Roy Scranton: Como a obsessão pelo progresso criou a crise climática
Em novo livro, Roy Scranton argumenta que soluções tecnológicas não bastam para resolver aquecimento global – é preciso mudar nossa forma de pensar sobre progresso e desenvolvimento
Em “Impasse: Climate Change and the Limits of Progress”, Roy Scranton argumenta que a ideia de progresso que guia a civilização ocidental é a mesma que nos levou à crise planetária. A saída, defende, não está em mais tecnologia, mas numa revolução ética e filosófica.
A humanidade está num impasse. Não apenas o impasse político das negociações climáticas ou o tecnológico da transição para energias limpas, mas um impasse filosófico profundo.
Esta é a tese central do novo livro de Roy Scranton, diretor da Environmental Humanities Initiative da Universidade de Notre Dame, intitulado “Impasse: Climate Change and the Limits of Progress” (algo como “Impasse: As Mudanças Climáticas e os Limites do Progresso”, em tradução livre).
Mais do que um estudo sobre o clima, a obra, detalhada em recente comunicado da universidade, é uma investigação contundente sobre as fundações do pensamento ocidental. Scranton argumenta que a própria noção de “progresso” – a crença linear e otimista de que o futuro será inevitavelmente melhor que o passado através do desenvolvimento tecnológico e econômico – é a raiz da crise climática atual.

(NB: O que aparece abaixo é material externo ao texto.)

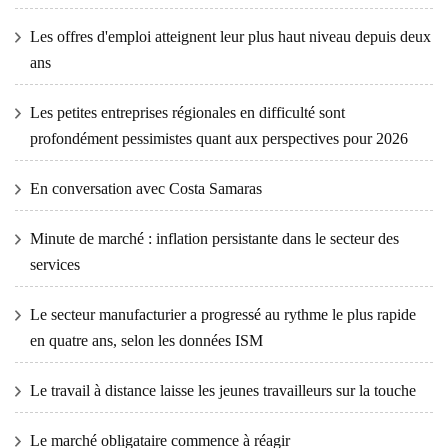
Les offres d'emploi atteignent leur plus haut niveau depuis deux
ans
Les petites entreprises régionales en difficulté sont
profondément pessimistes quant aux perspectives pour 2026
En conversation avec Costa Samaras
Minute de marché : inflation persistante dans le secteur des
services
Le secteur manufacturier a progressé au rythme le plus rapide
en quatre ans, selon les données ISM
Le travail à distance laisse les jeunes travailleurs sur la touche
Le marché obligataire commence à réagir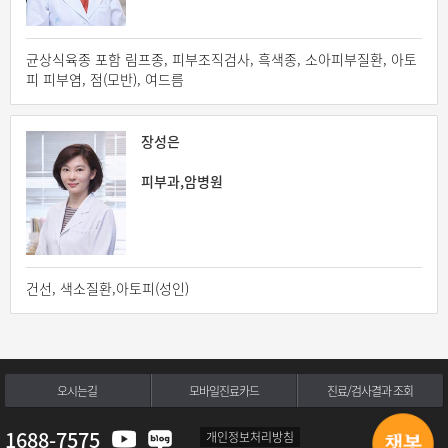
균상식육종 포함 림프종, 피부조직검사, 흑색종, 소아피부질환, 아토
피 피부염, 점(모반), 여드름
장성은
피부과,암병원
건선, 색소질환,아토피(성인)
오시는길
모바일진료카드
진료/검사결과 조회
1688-7575
개인정보처리방침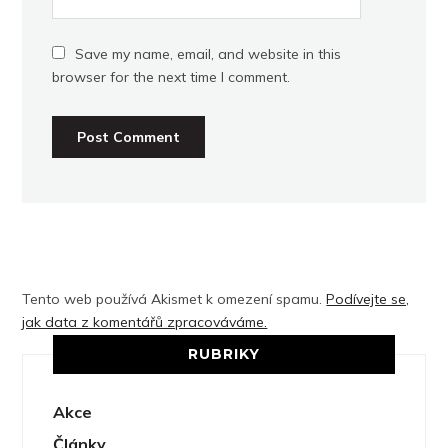
Save my name, email, and website in this
browser for the next time I comment.
Tento web používá Akismet k omezení spamu.
Podívejte se,
jak data z komentářů zpracováváme.
RUBRIKY
Akce
Články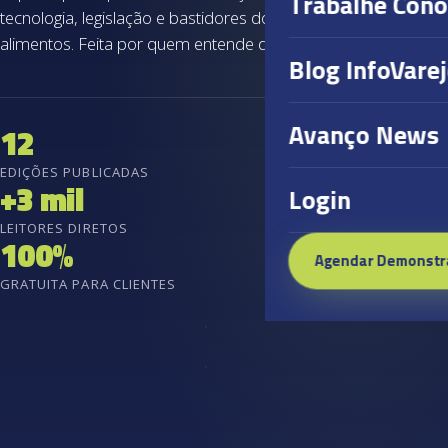
Trabalhe Con
tecnologia, legislação e bastidores do varejo de
alimentos. Feita por quem entende do setor.
Blog InfoVare
Avanço News
12
EDIÇÕES PUBLICADAS
+3 mil
Login
LEITORES DIRETOS
100%
Agendar Demonstr
GRATUITA PARA CLIENTES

Foi essa mentalidade que justificou a exploração desenfreada de recursos e a queima de combustíveis fósseis que agora ameaçam a civilização.
A crise é do pensamento
Scranton vai além da análise convencional. O problema, para ele, não é que tenhamos falhado em alcançar o progresso, mas que o tenhamos alcançado demais e de forma distorcida. O “progresso” materialista e antropocêntrico esgotou os limites do planeta. Portanto, buscar soluções dentro do mesmo paradigma mental – apostando apenas em inovações tecnológicas como geoengenharia ou captura de carbono – é como tentar apagar um incêndio com gasolina. É uma extensão do mesmo problema.
A proposta do livro é radical: em vez de tentarmos “consertar” o planeta para continuarmos nosso modo de vida habitual, precisamos de “consertar” a nossa maneira de pensar. Precisamos de abandonar a fé cega no progresso e encarar a realidade do colapso climático como um dado incontornável do nosso tempo. Só a partir desse reconhecimento, argumenta Scranton, poderemos encontrar formas significativas de viver, agir e criar comunidade num futuro radicalmente alterado.

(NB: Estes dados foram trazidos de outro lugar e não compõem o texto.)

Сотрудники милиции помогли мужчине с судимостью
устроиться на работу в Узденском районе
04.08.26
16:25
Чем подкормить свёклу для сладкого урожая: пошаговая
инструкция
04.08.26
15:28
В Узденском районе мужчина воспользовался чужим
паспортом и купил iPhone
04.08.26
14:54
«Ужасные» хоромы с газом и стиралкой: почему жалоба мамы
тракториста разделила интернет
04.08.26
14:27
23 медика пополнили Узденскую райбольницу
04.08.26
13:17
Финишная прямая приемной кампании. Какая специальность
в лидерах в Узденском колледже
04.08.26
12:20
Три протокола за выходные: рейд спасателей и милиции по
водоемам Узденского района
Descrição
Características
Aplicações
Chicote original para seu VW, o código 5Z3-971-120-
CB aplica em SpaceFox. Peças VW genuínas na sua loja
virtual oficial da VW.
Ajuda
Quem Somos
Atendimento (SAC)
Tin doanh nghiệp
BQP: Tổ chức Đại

Entre a esperança e a melancolia
Scranton navega por um caminho estreito entre dois extremos igualmente paralisantes: o otimismo ingénuo e a melancolia apocalíptica. Ele rejeita a “esperança” tal como é vendida – como uma expectativa passiva de que uma solução milagrosa aparecerá –, mas também não defende a inação que surge do desespero.
Sua alternativa é o que poderíamos chamar de “coragem de encarar o fim”. Trata-se de uma mudança ética e espiritual, um luto pelas perdas já inevitáveis e um compromisso profundo com a vida que ainda é possível. É um apelo à ação que não é motivada pela promessa de um futuro glorioso, mas pela responsabilidade moral com o presente e com as gerações que herdarão um mundo mais difícil.
Uma chamada à ação filosófica
“Impasse” não é um manual de soluções práticas, mas um convite a uma reflexão profunda. Scranton recorre a uma gama diversificada de pensadores – desde filósofos continentais como Heidegger e Nietzsche até poetas, cientistas e teóricos decoloniais – para tecer sua argumentação. O seu objetivo é desmontar a arquitetura conceptual do mundo moderno para que possamos imaginar novos fundamentos.
Para o diretor da Environmental Humanities Initiative, a verdadeira ação climática começa nesta reorganização do pensamento. A transição energética é necessária, mas insuficiente se for feita apenas para preservar o status quo. A mudança precisa de ser mais profunda: cultural, ética e existencial.
Relevância no debate atual
Num momento em que o discurso público sobre as mudanças climáticas oscila entre anúncios triunfalistas de tecnologias verdes e notícias catastróficas de eventos climáticos extremos, a voz de Scranton oferece um contraponto crucial e desconfortável. “Impasse” desafia leitores, acadêmicos e legisladores a questionarem os pressupostos mais básicos que guiam suas decisões.
O livro é, acima de tudo, um aviso: não sairemos deste impasse com mais do mesmo. A saída exigirá não apenas inteligência técnica, mas sobretudo sabedoria humana para redefinir o que significa, de fato, “progressar” no século XXI.